The storage of a magnetization direction in one of the second magnetizable electrodes of a magnetic memory unit of the magnetic memory array may be realized by suitable electric currents being fed in to that first interconnect and to that second interconnect at whose crossover region a magnetic memory unit to be programmed is arranged. These two conductors through which current flows then generate magnetic fields which reverse the magnetization of the second magnetizable electrode in that magnetic memory unit which is arranged in the crossover region of the first interconnect through which current flows and the second interconnect through which current flows. In accordance with the described refinement of the magnetic memory array, in which in each case those first electrodes are formed as a common integral electrode, which first electrodes are arranged along a line parallel to the first grid axis, the common integral electrode itself is the current carrier which provides the magnetic signal for reversing the magnetization of a second magnetizable electrode of a memory unit. As a result, the first electrodes made of the hard-magnetic material which is to be protected from magnetization reversal, said first electrodes being formed as a common integral electrode, are advantageously additionally protected from an undesirable flip-over of the magnetization direction.

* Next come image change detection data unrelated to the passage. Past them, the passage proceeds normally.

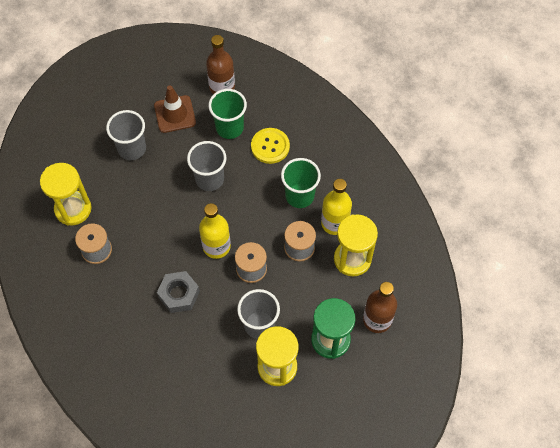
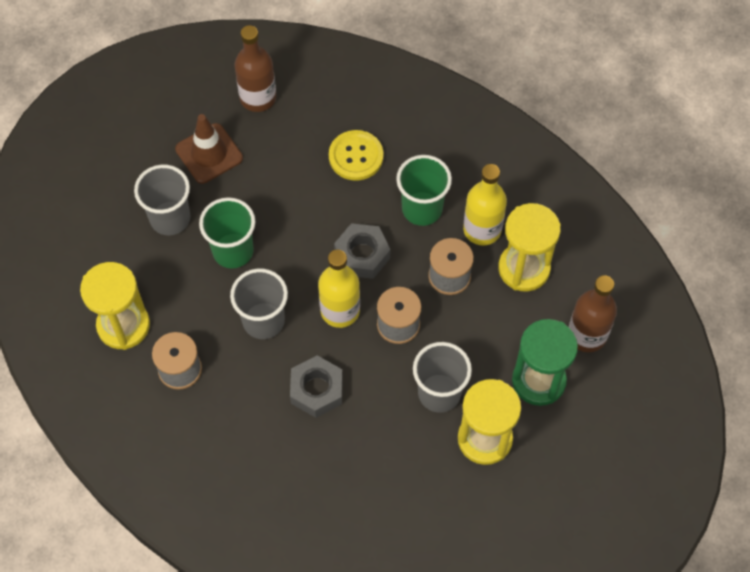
camera: 20 degrees left, 0 degrees up
grey cup [187,141,226,191] -> grey cup moved to [230,268,288,339]
green cup [208,89,247,139] -> green cup moved to [199,197,255,268]
none -> grey nut [334,223,390,279]

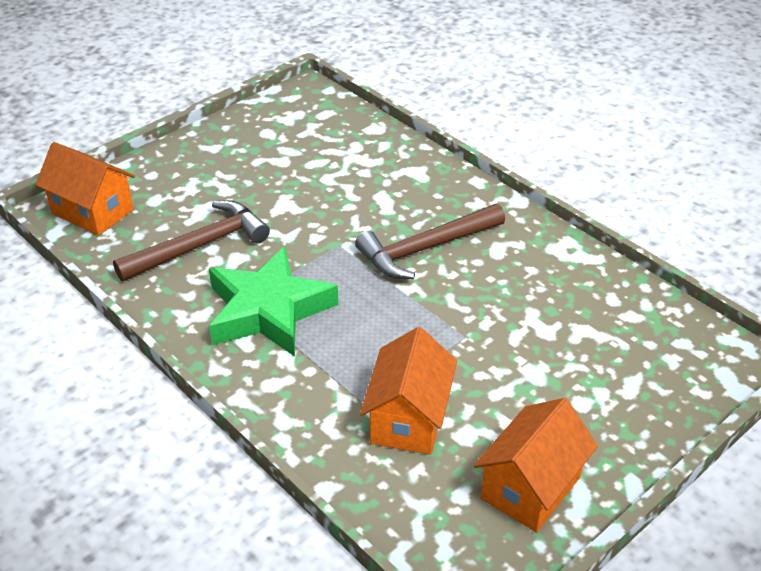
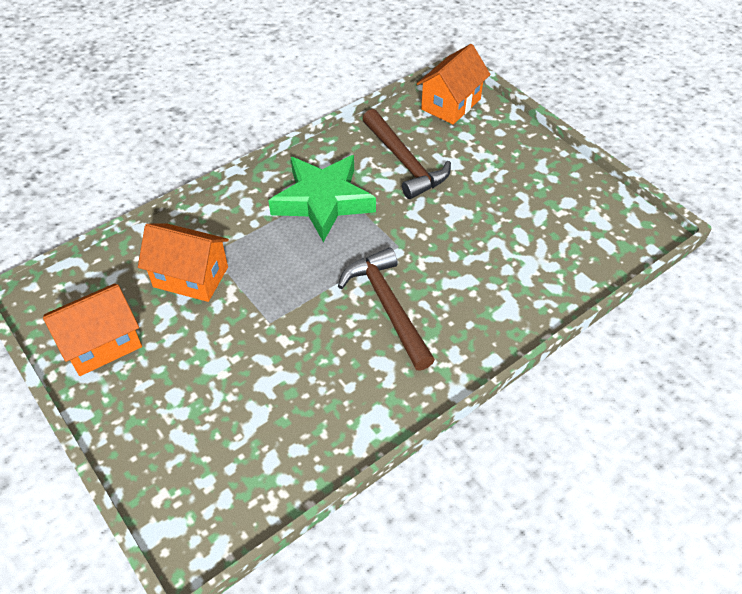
camera: 95 degrees right, 10 degrees up
orange house [474,398,598,532] -> orange house turned 75 degrees counterclockwise [43,283,142,376]

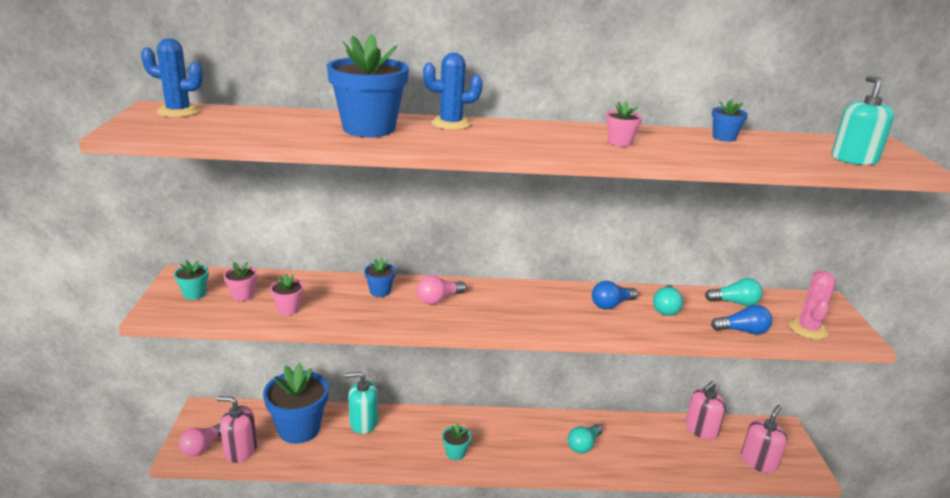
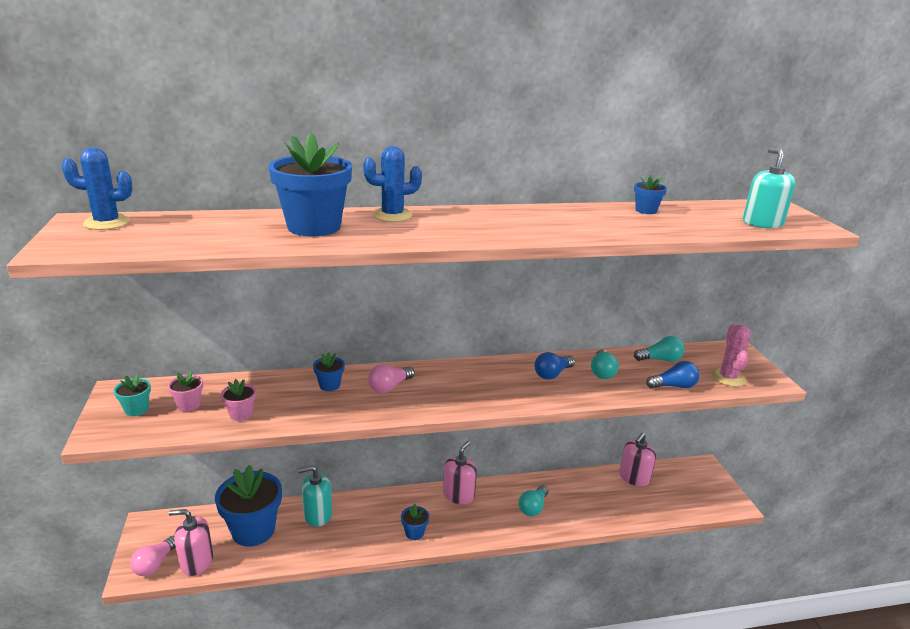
camera: 10 degrees left, 0 degrees up
turquoise flower pot [442,423,471,460] -> blue flower pot [401,504,429,540]
pink flower pot [606,101,642,147] -> none
pink soap dispenser [741,405,787,473] -> pink soap dispenser moved to [443,441,477,504]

As an alternative to the refinement of the magnetic memory array just described, it is possible, in the case of the magnetic memory array, for in each case those second electrodes to be formed as a common integral electrode, which second electrodes to be arranged along a line parallel to the second grid axis. In this case, the second electrodes are to be produced from the hard-magnetic material and the first electrodes are to be produced from the soft-magnetic material. The above argumentation can then be presented analogously, in which case, in accordance with the refinement now described, the first electrodes perform the function of the second electrodes in accordance with the previously described refinement, and vice versa.